Dataset -

---*---

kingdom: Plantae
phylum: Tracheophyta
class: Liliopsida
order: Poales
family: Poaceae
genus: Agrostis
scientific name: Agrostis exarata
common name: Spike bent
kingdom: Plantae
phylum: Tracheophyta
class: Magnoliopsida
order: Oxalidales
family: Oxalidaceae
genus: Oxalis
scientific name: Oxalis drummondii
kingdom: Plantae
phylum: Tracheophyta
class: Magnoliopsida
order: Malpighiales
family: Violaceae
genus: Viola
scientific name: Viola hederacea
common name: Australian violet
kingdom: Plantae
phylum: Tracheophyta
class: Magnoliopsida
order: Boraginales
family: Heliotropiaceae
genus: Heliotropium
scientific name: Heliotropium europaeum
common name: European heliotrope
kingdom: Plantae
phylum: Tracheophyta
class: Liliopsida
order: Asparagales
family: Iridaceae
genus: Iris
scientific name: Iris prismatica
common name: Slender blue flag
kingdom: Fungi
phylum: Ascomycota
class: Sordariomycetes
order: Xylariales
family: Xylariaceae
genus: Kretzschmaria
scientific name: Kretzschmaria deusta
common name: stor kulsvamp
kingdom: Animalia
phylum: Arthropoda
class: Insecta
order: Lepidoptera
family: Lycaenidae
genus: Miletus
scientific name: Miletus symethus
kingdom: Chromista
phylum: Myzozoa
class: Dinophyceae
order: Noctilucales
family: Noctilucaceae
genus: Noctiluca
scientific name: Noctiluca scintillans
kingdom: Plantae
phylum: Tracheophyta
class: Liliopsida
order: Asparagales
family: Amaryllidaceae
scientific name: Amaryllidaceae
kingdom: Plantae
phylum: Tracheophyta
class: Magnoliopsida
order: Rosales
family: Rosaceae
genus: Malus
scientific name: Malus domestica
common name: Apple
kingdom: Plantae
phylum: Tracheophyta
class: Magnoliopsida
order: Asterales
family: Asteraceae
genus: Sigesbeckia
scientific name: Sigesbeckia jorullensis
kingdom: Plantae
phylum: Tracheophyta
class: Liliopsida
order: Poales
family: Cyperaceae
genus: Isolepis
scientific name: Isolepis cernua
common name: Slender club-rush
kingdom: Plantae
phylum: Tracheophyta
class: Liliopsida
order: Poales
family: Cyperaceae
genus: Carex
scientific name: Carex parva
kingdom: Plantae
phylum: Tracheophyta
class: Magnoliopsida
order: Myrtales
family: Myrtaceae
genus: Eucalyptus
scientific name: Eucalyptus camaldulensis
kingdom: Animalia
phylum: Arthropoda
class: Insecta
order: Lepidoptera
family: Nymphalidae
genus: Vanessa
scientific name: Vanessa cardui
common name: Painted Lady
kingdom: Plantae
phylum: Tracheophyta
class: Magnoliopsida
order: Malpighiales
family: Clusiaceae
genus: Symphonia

---*---

Short problem - Rewrite the material above, from its first line through the line holding "order: Myrtales" inclusive, with "common name" changed to "vernacular name" throughout and everything else left as it is.

Solved exercise -
kingdom: Plantae
phylum: Tracheophyta
class: Liliopsida
order: Poales
family: Poaceae
genus: Agrostis
scientific name: Agrostis exarata
vernacular name: Spike bent
kingdom: Plantae
phylum: Tracheophyta
class: Magnoliopsida
order: Oxalidales
family: Oxalidaceae
genus: Oxalis
scientific name: Oxalis drummondii
kingdom: Plantae
phylum: Tracheophyta
class: Magnoliopsida
order: Malpighiales
family: Violaceae
genus: Viola
scientific name: Viola hederacea
vernacular name: Australian violet
kingdom: Plantae
phylum: Tracheophyta
class: Magnoliopsida
order: Boraginales
family: Heliotropiaceae
genus: Heliotropium
scientific name: Heliotropium europaeum
vernacular name: European heliotrope
kingdom: Plantae
phylum: Tracheophyta
class: Liliopsida
order: Asparagales
family: Iridaceae
genus: Iris
scientific name: Iris prismatica
vernacular name: Slender blue flag
kingdom: Fungi
phylum: Ascomycota
class: Sordariomycetes
order: Xylariales
family: Xylariaceae
genus: Kretzschmaria
scientific name: Kretzschmaria deusta
vernacular name: stor kulsvamp
kingdom: Animalia
phylum: Arthropoda
class: Insecta
order: Lepidoptera
family: Lycaenidae
genus: Miletus
scientific name: Miletus symethus
kingdom: Chromista
phylum: Myzozoa
class: Dinophyceae
order: Noctilucales
family: Noctilucaceae
genus: Noctiluca
scientific name: Noctiluca scintillans
kingdom: Plantae
phylum: Tracheophyta
class: Liliopsida
order: Asparagales
family: Amaryllidaceae
scientific name: Amaryllidaceae
kingdom: Plantae
phylum: Tracheophyta
class: Magnoliopsida
order: Rosales
family: Rosaceae
genus: Malus
scientific name: Malus domestica
vernacular name: Apple
kingdom: Plantae
phylum: Tracheophyta
class: Magnoliopsida
order: Asterales
family: Asteraceae
genus: Sigesbeckia
scientific name: Sigesbeckia jorullensis
kingdom: Plantae
phylum: Tracheophyta
class: Liliopsida
order: Poales
family: Cyperaceae
genus: Isolepis
scientific name: Isolepis cernua
vernacular name: Slender club-rush
kingdom: Plantae
phylum: Tracheophyta
class: Liliopsida
order: Poales
family: Cyperaceae
genus: Carex
scientific name: Carex parva
kingdom: Plantae
phylum: Tracheophyta
class: Magnoliopsida
order: Myrtales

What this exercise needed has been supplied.